**AUFGABENSTELLUNG:**
Gib den Abschnitt der Forendiskussion über Selbstgespräche wortgetreu wieder, beginnend bei „Dass du Single“ und endend bei „intiligenz fördernd sind.“.

**AUSGANGSDOKUMENT:**
-*-

Frage von Gym80951996, 4

Ich führe manchmal Selbstgespräche?

Ist das bis zu einem gewissen Grad normal?
Oft spiele ich (m, 20) dabei Situationen und Gespräche aus der Vergangenheit durch, entweder so wie sie ungefähr waren (wenn ich das Gespräch oder die Situation gut fand) oder wie sie meiner Meinung nach hätten sein sollen (wenn etwas nicht so gut gelaufen war, wenn ich etwas anderes hätte sagen sollen).
Es gibt mir außerdem ein wenig das Gefühl von Sicherheit und Bestätigung.
Außerdem nehme ich Citalophram gegen Depressionen. Seitdem ich das nehme mache ich das irgendwie nicht mehr so häufig...
bin ich also ein Psycho? :D
Und kann es sein dass ich das unterbewusst mache, weil ich bis heute single bin? Könnte das mit Sehnsucht verbunden sein?

Antwort
von Shiftclick, 3

Beobachte andere Menschen, wenn sie es normalerweise nicht tun, dann ist es nicht normal, wenn du es öfters als ab und zu mal machst. Und beobachte dich, wie du auf jemanden reagierst, den du bei einem Selbstgespräch ertappst (falls dir das unter den Tausenden von Begegnungen schon mal passiert ist). Du bist wahrscheinlich befremdet, auch wenn jemand in sein Headset spricht, das du nicht bemerkt hast. Soviel zu normal oder nicht normal.

Dass du Single bist, bringt das sicher nicht hervor. Wenn du wochenlang niemanden zum Reden hast, dann könnte das eher dazu führen. Aber auch Singles und Menschen mit Sehnsüchten reden mit anderen.

Antwort
von Tueri, 3

Ich rede auch oft mit mir. Dabei übernehme ich meistens beide oder sogar alle drei Parts der Gesprächspartner. Sonst bin ich ganz normal, naja, so normal, wie man halt sein kann. 

Wenn es dir Spaß macht, du keinen damit nervst oder störst, mach doch ruhig weiter damit. Ist doch egal, was die anderen davon denken.

Antwort
von Strikerleo, 3

Es wurde Bewiesen das Selbstgespräche hilfreich, normal und intiligenz fördernd sind.

-*-

(Gespeicherte Einträge aus einer Sammlung)
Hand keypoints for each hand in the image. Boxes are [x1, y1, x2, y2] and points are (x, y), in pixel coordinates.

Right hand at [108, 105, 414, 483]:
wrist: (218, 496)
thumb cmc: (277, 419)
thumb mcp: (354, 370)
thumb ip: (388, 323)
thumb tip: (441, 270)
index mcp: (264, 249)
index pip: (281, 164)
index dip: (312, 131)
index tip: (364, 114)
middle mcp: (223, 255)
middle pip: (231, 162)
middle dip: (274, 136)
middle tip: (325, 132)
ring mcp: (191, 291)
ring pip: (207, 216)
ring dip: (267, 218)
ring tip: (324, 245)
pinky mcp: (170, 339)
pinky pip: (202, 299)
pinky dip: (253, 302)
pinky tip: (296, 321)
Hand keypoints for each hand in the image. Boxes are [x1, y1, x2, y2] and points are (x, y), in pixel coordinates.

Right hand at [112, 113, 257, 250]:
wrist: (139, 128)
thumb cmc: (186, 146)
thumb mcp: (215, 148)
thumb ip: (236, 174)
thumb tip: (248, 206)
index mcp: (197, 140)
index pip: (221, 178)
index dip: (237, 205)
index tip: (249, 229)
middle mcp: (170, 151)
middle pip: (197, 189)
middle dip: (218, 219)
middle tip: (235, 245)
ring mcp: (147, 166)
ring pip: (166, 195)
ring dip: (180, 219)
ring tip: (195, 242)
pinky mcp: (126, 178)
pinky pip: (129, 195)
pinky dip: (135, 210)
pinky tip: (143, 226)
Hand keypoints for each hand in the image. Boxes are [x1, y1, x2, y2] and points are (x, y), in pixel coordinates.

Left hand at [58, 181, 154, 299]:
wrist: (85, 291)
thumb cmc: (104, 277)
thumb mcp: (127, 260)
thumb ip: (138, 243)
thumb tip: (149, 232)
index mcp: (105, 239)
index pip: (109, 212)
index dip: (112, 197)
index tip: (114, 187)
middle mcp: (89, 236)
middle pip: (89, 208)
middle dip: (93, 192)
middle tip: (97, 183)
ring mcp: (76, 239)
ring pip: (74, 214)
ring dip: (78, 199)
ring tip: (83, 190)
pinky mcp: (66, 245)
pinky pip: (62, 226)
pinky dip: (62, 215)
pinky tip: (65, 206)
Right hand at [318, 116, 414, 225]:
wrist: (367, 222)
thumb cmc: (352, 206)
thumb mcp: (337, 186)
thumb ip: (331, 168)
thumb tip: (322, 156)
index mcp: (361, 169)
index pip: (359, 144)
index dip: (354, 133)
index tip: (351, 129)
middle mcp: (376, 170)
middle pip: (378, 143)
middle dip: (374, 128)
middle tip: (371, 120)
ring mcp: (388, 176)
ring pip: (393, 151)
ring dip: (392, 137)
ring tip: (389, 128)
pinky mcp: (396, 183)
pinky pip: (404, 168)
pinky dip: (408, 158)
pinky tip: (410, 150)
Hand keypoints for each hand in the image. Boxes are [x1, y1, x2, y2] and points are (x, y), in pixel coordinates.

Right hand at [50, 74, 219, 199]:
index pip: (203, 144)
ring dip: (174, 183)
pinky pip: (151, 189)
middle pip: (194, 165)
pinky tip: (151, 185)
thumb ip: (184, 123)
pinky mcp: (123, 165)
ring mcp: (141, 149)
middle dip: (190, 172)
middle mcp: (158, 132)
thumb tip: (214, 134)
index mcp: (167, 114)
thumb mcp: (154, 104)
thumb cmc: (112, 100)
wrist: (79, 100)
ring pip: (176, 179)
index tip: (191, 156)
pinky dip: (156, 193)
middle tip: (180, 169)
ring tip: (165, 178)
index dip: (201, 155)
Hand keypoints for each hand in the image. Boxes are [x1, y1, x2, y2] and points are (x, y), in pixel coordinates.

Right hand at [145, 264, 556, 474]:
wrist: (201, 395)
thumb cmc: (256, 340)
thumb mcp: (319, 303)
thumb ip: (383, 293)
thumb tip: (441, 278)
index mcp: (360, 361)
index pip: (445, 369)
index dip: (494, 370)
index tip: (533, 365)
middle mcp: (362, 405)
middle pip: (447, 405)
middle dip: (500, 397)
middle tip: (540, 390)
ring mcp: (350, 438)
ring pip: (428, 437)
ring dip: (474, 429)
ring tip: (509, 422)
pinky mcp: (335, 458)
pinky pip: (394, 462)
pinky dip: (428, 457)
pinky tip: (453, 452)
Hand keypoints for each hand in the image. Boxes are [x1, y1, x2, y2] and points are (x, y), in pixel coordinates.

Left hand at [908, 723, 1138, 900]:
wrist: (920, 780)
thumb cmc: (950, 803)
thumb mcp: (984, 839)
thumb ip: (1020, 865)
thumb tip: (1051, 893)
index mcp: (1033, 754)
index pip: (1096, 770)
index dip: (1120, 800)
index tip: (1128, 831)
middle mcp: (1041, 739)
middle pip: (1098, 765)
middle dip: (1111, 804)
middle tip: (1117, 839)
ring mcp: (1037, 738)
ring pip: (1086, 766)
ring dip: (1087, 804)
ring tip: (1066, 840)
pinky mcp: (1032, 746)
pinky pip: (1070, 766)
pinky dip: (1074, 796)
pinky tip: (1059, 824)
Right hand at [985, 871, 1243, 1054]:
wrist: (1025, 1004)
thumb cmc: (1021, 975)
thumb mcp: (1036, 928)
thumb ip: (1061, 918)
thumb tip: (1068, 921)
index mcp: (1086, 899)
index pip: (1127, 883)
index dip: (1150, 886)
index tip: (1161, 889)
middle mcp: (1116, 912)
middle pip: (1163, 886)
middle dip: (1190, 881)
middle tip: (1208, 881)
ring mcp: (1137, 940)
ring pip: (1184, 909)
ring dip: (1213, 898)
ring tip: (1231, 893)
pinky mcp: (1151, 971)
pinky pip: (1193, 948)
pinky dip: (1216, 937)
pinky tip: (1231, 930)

-*-

**LÖSUNG:**
Dass du Single bist, bringt das sicher nicht hervor. Wenn du wochenlang niemanden zum Reden hast, dann könnte das eher dazu führen. Aber auch Singles und Menschen mit Sehnsüchten reden mit anderen.

Antwort
von Tueri, 3

Ich rede auch oft mit mir. Dabei übernehme ich meistens beide oder sogar alle drei Parts der Gesprächspartner. Sonst bin ich ganz normal, naja, so normal, wie man halt sein kann. 

Wenn es dir Spaß macht, du keinen damit nervst oder störst, mach doch ruhig weiter damit. Ist doch egal, was die anderen davon denken.

Antwort
von Strikerleo, 3

Es wurde Bewiesen das Selbstgespräche hilfreich, normal und intiligenz fördernd sind.